The siddur was one I had never used before. It featured beautiful Hebrew typesetting, and some nifty nusach Sfard changes from what I usually daven with. I didn't know most of the people in the room -- though of course there were a few souls there (including an ALEPH board member, and of course David, my co-chair) who are already very dear to me; my Renewal hevre (friends) are chosen-family.
But what really felt like a homecoming was diving into the words in a room full of people who were also diving deep. When I am with people who are welcoming Shabbat with heart and intention, I am home. No matter what melodies we're using, no matter what siddur, no matter where I am -- when we're singing to welcome the Shabbat bride, ushering in Shabbat consciousness, my soul comes home.
We davened. We dined. And then after Shabbat dinner there was a lull in the conversation, and Rabbi Hanna Tiferet Siegel offered a new niggun she had recently written. Not surprisingly, it is beautiful. We sang it and sang it. Harmonies arose, and we kept time gently on the table.

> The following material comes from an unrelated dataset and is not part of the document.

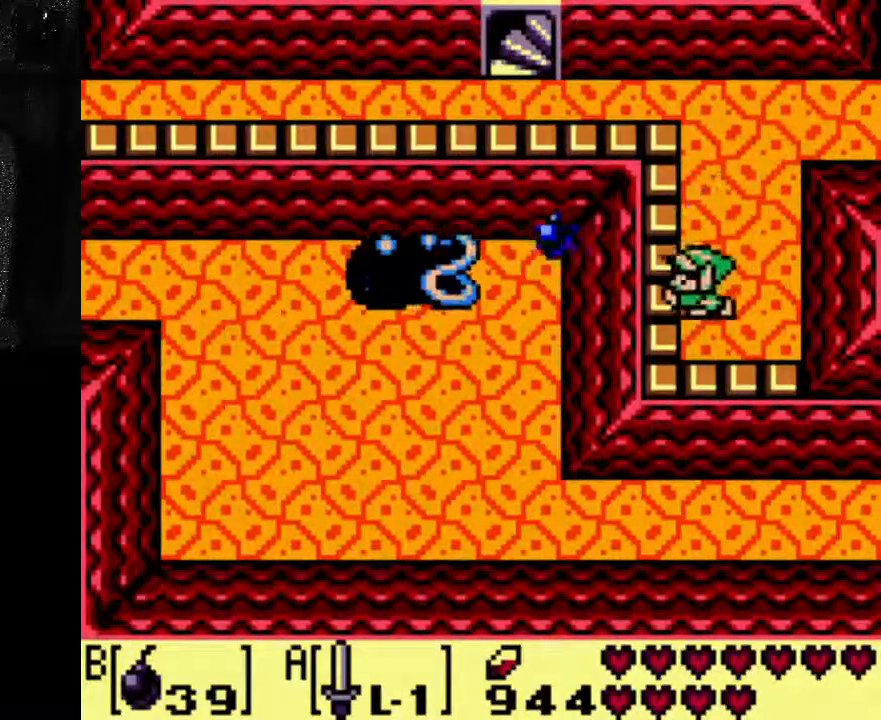
{"dt_ms": 500, "buttons": [], "left_stick": "center", "right_stick": "center", "events": []}
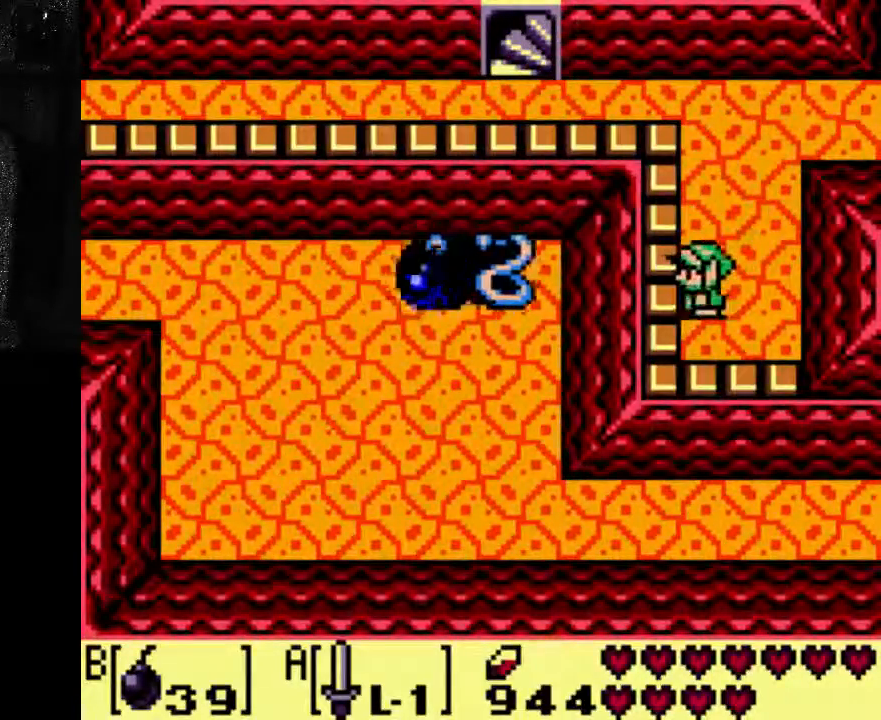
{"dt_ms": 500, "buttons": [], "left_stick": "center", "right_stick": "center", "events": []}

And then came the sweet, satisfied pause after the song, and Rabbi Art reached for a Hasidic text to give over some Torah.
He taught about how each of us writes a Torah with our own deeds, and how collectively we all fulfill all of the mitzvot which none of us could fulfill alone. As we sang the niggun again to seal the learning in our hearts, I felt as though I were sitting at a Shabbes table on high with the angels. What a gift it was to welcome Shabbat together into our midst, and to welcome ourselves home into Shabbat.
I'm grateful to be doing the Listening Tour for a lot of reasons. One reason is that I'm already learning a lot about the depth and breadth of Jewish Renewal's impact in the world. Another is that it's giving me the opportunity to have meaningful conversations about the future of Judaism. And a third reason is Shabbat evenings like that one, where I get to be in community in a way that nourishes my soul.